To mitigate this drawback, extensions have been added to BPEL in order to provide for the management of asynchronous calls (for the Web services invoked by the BPEL process as well as for the BPEL process itself relative to a client that has invoked it). An asynchronous implementation of this kind can be done by bringing other emerging standards into play, for example especially “WS-Addressing” used in conjunction with SOAP (Service Oriented Architecture Protocol). The principle of asynchronous calling using “WS-Addressing” is based on the implementing, within the calling party and the called party, of a client and a server. For example:                Let “A” and “B” be two entities. “A” wishes to implement an asynchronous process proposed by “B”. To this end, “A” comprises a client “WCA”, which will call the process of “B”, and a server of “WSA” which will subsequently receive the result coming from “B”, when the service has been performed. This client “WCA” and this server “WSA” must share certain items of data enabling the connection of the call and the return of the response for “A”;        the client “WCA” of the entity “A” calls the asynchronous server “WSB” of the entity “B” (process) in sending it an “endpoint” (URI or Uniform Resource Identifier) of the return “WSB” and a unique instance identifier;        once the BPEL processor “B” has performed the required actions, it sends back the response to the entity “A” in calling the server “WSA” of “A” (the endpoint previously passed by “A”) by means of its client “WCB” of the entity “B” in specifying the unique instance identifier (previously passed by “A”).        A “URI” is a string of characters identifying a, physical or abstract Web resource.        
One drawback of this asynchronous calling technique is related to the cumbersome nature of the mechanisms to be implemented.
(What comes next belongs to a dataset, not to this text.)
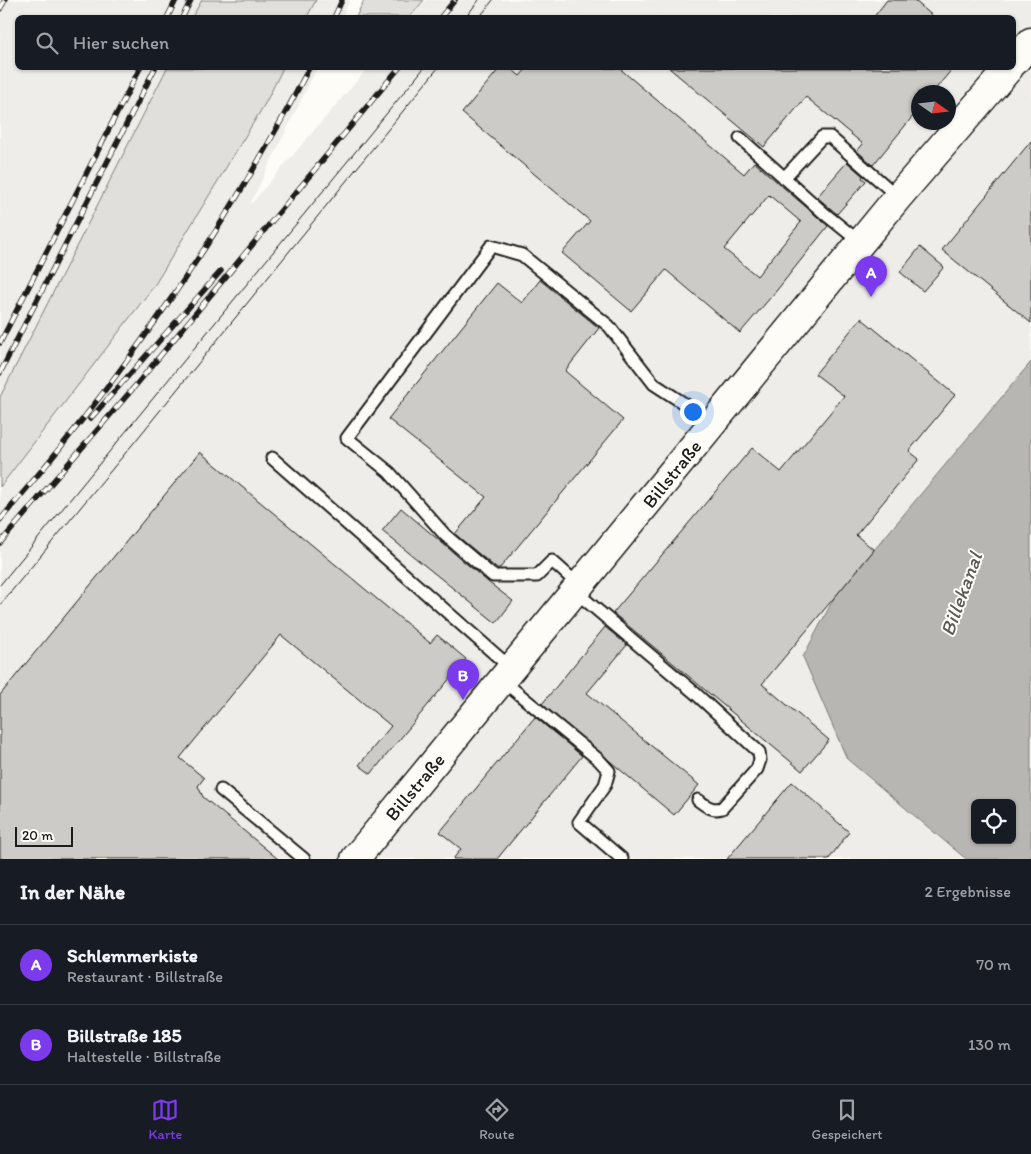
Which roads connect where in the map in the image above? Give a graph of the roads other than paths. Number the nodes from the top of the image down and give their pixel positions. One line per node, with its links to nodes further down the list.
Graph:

Indeed, in our previous example, “A” has to implement both a client “WCA” and a server “WSA”, and must furthermore implement, both on this client and this server, not only the SOAP protocol but also other standards (especially “WS-Addressing”) which are not necessarily integrated into all the currently used development tools and are therefore lengthy and complex in their implementing. Thus, the benefits of the BPEL, precisely those of creating and implementing business processes in a simple and swift manner, are lost.
Another drawback of this asynchronous calling technique is that it is not compatible with an embodiment in which the client is a Web browser (or a light terminal) interfacing with a Web application. Indeed, while a Web browser can be found in any client station, an applications server is rarely found. This means that the previously described asynchronous call approach cannot be implemented to mitigate the problem of obtaining a timeout from the client side when the client is a Web browser.